**EXERCISE PROMPT:**
Look through the data below for the line with "hfov_deg: 9.4" and the line with "focal_mm: 17.5", then output those two and all lines in between, exactly as written.

**TASK INPUT:**
##############################
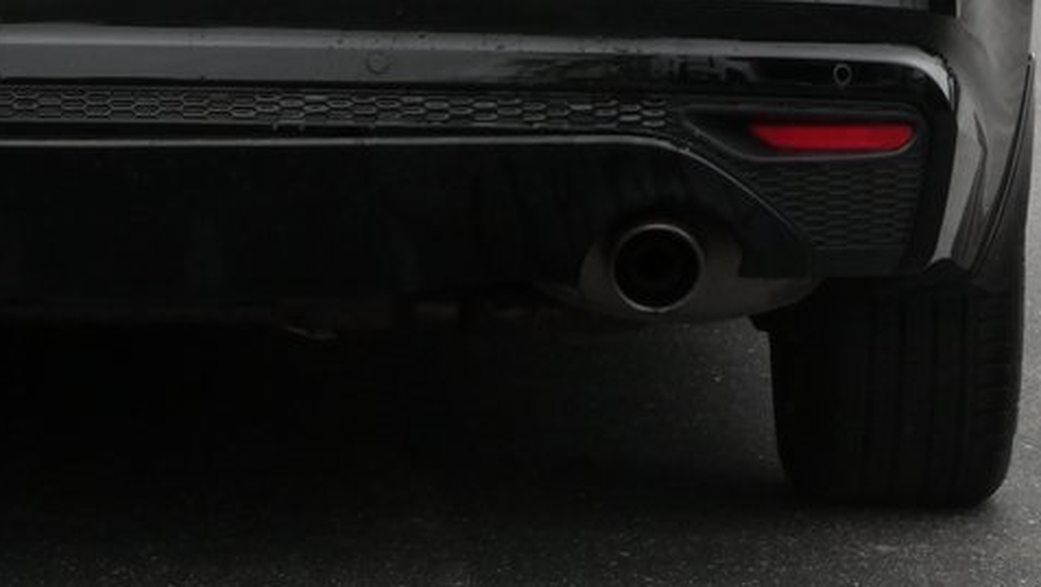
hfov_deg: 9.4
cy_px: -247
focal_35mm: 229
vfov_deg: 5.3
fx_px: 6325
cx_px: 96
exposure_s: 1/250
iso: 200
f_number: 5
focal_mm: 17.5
##############################
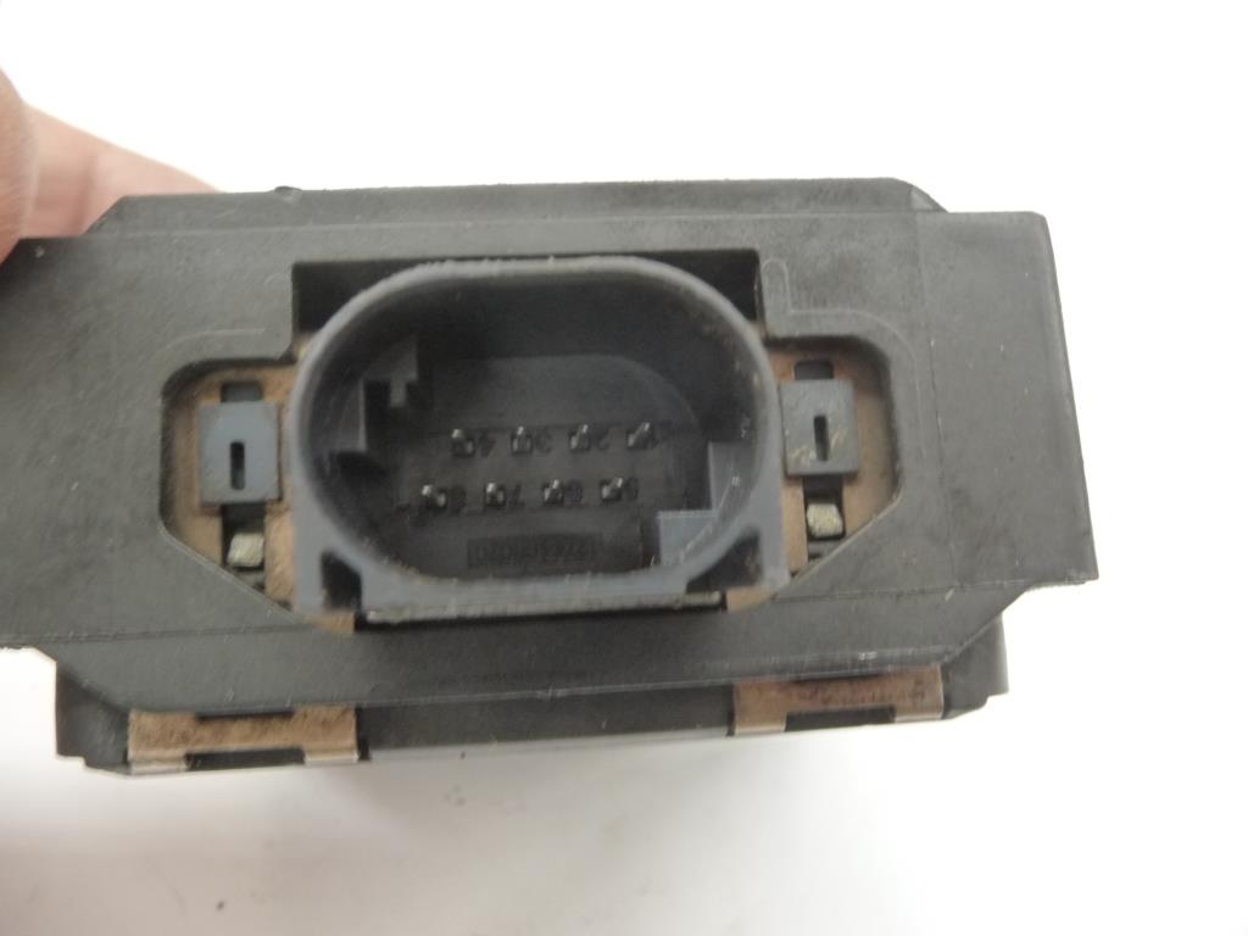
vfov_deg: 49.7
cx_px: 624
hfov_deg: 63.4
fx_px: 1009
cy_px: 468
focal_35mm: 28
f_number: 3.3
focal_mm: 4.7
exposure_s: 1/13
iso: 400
##############################
**OUTPUT FOR THIS TASK:**
hfov_deg: 9.4
cy_px: -247
focal_35mm: 229
vfov_deg: 5.3
fx_px: 6325
cx_px: 96
exposure_s: 1/250
iso: 200
f_number: 5
focal_mm: 17.5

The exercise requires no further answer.